Bajo la presidencia de Donald Trump, esta lógica fue expresada sin pudor. Trump sostuvo reiteradamente que no se siente vinculado por la legislación internacional, que no reconoce límites jurídicos externos a su voluntad y que las decisiones de Estados Unidos responden exclusivamente a su propio criterio y a sus intereses nacionales. Esa concepción del poder, donde el derecho internacional es descartado como una molestia prescindible, ha tenido efectos devastadores sobre la arquitectura construida tras la Segunda Guerra Mundial para evitar la repetición del horror.
A este escenario se suma la acción sistemática de gobiernos que, como el de Benjamin Netanyahu, han puesto en jaque principios básicos del derecho internacional humanitario, contribuyendo a la erosión acelerada de los consensos mínimos que sostienen la noción misma de legalidad global. El resultado es un mundo donde la fuerza vuelve a disputarle espacio a la norma, y donde el multilateralismo es atacado tanto desde fuera como desde dentro.
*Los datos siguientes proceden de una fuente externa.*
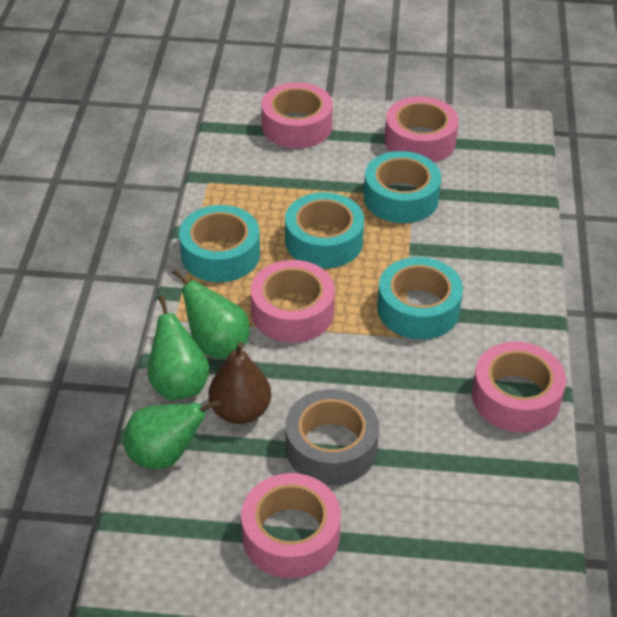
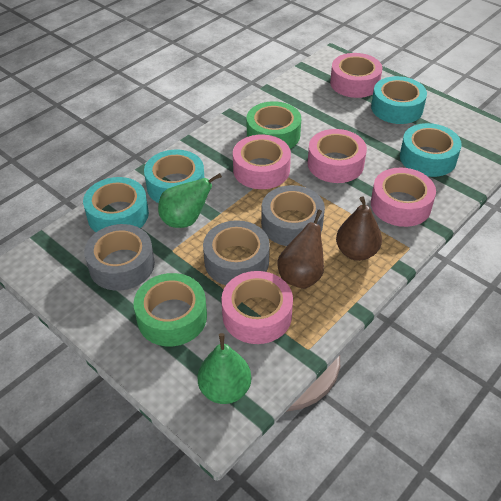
brown pear: [208,342,271,424] = 1 -> [278,210,324,289] [336,196,382,261] = 2
green pear: [123,400,221,470] [148,295,210,401] [172,269,250,359] = 3 -> [158,173,222,228] [197,333,251,404] = 2
green tape: none = 0 -> [133,273,207,346] [247,101,301,149] = 2
grey tape: [286,389,379,485] = 1 -> [84,224,155,291] [203,220,270,285] [261,185,325,246] = 3

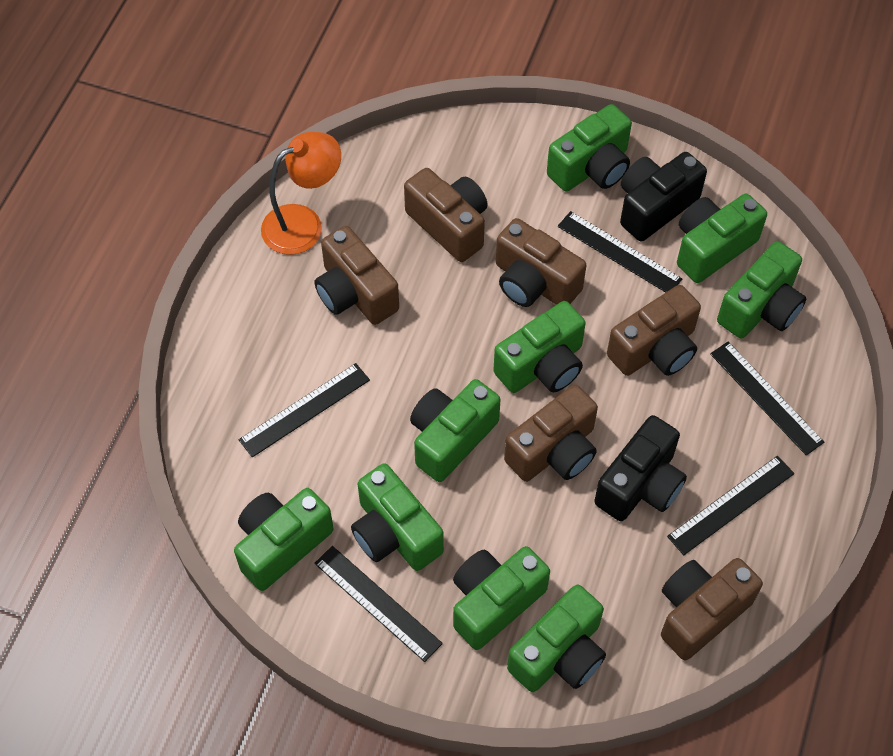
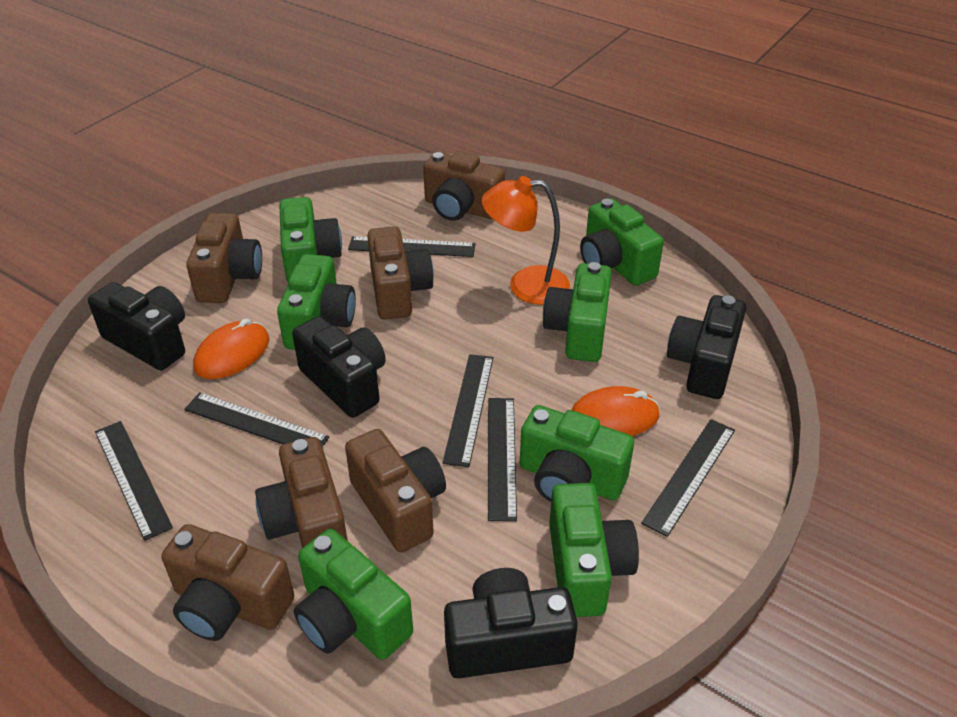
black camera: [594,415,687,521] [620,152,707,242] = 2 -> [88,282,185,370] [292,316,386,418] [444,568,578,678] [667,295,746,399] = 4
black ruler: [239,363,370,458] [314,546,443,662] [558,211,682,293] [667,456,794,555] [710,342,824,456] = 5 -> [95,421,173,541] [184,392,329,447] [348,236,476,257] [443,354,493,467] [488,398,517,521] [641,419,735,537] = 6
green camera: [234,488,334,591] [351,463,444,571] [410,379,501,482] [453,546,550,650] [493,301,586,393] [507,584,606,692] [547,104,632,192] [677,194,767,283] [717,241,806,338] = 9 -> [277,254,356,350] [279,197,342,282] [294,529,413,660] [520,405,634,502] [543,262,612,362] [549,483,639,617] [580,199,664,286] = 7
orange mouse: none = 0 -> [193,319,269,379] [571,386,660,436] = 2

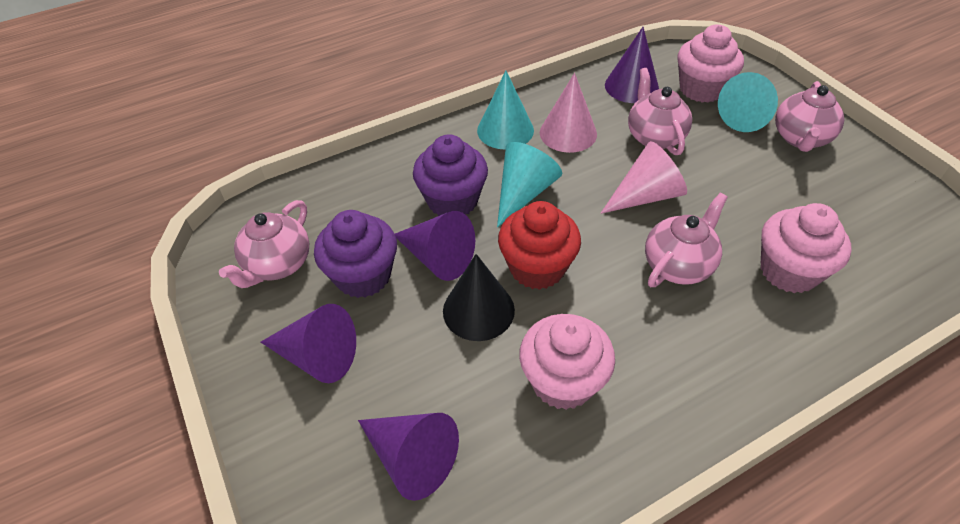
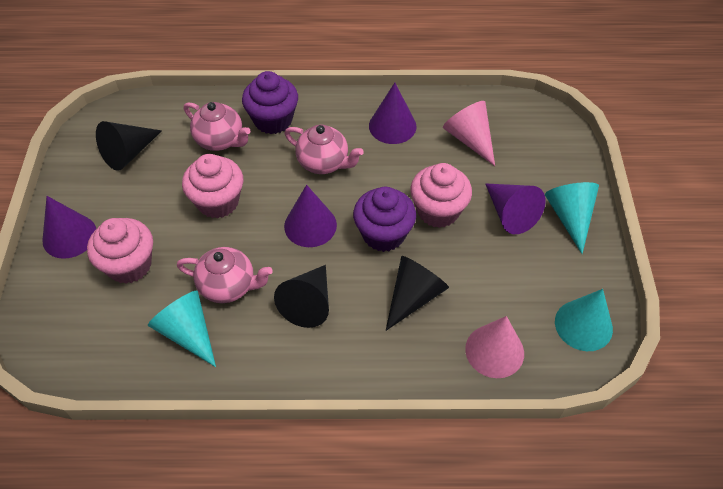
black cone: [443,254,515,341] = 1 -> [96,121,162,171] [274,265,329,328] [386,256,449,331] = 3
pink teapot: [219,200,309,288] [628,68,692,155] [645,193,728,287] [775,81,844,152] = 4 -> [177,247,273,303] [184,102,251,151] [285,125,364,174] = 3
red cupcake: [498,201,581,290] = 1 -> none = 0

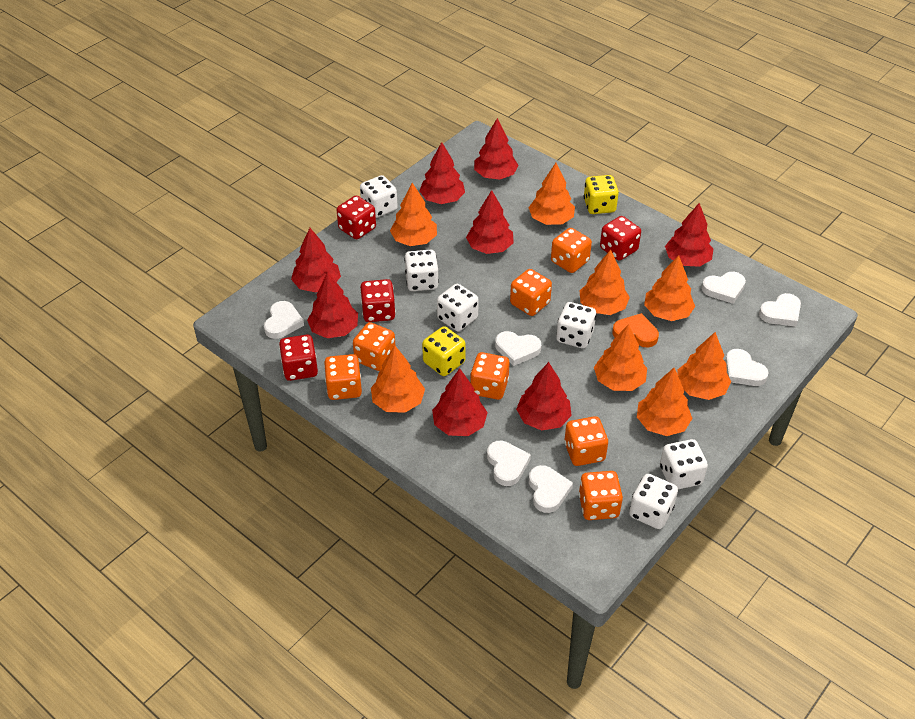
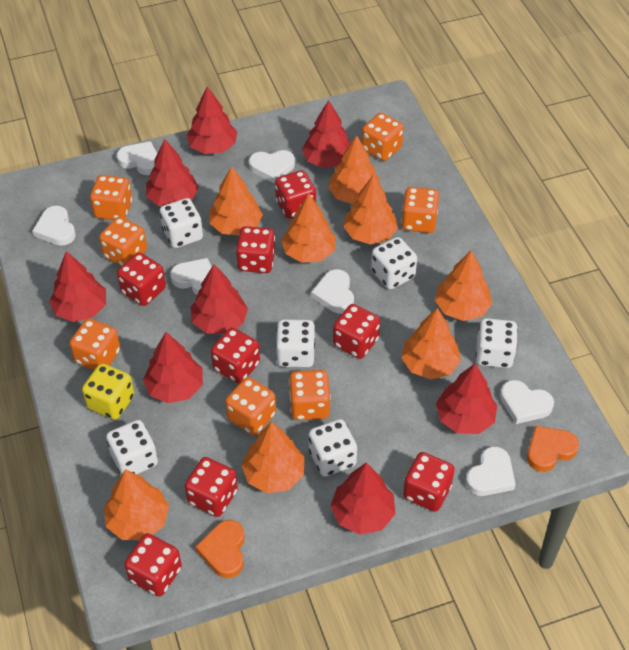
orange heart: [612,313,659,348] = 1 -> [195,520,245,578] [527,426,579,472] = 2
red dice: [279,335,318,381] [337,196,376,239] [360,279,396,322] [600,216,641,261] = 4 -> [117,253,166,306] [124,533,182,597] [184,457,238,517] [211,328,260,384] [236,226,275,273] [275,170,316,219] [333,304,380,359] [403,452,455,512] = 8
yellow dice: [422,326,466,376] [584,175,619,214] = 2 -> [82,363,134,419] = 1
En ese contexto, la postulación de Michelle Bachelet adquiere un sentido que va mucho más allá de su currículum. Es una respuesta política y ética a la pregunta central de nuestro tiempo: si el sistema internacional sobrevivirá como un espacio regido por reglas comunes o si será definitivamente reemplazado por la ley del más fuerte. Que esta defensa recaiga en una mujer no es un detalle menor. En un mundo donde el autoritarismo se expresa cada vez más como violencia, exclusión y desprecio por la vida civil, la figura de Bachelet representa la insistencia en que la civilidad no es debilidad, sino una forma superior de poder.
Chile, junto a Brasil y México, no está solo promoviendo una candidatura. Está tomando posición. Está afirmando que América Latina y el Caribe no aceptan pasivamente la demolición del orden internacional y que todavía creen en la posibilidad de reconstruirlo desde la ética, la memoria y la humanidad. En manos de Michelle Bachelet, la Secretaría General de la ONU no sería simplemente un cargo administrativo. Sería, en el momento más oscuro del sistema multilateral, una línea de defensa de la civilización frente a su descomposición.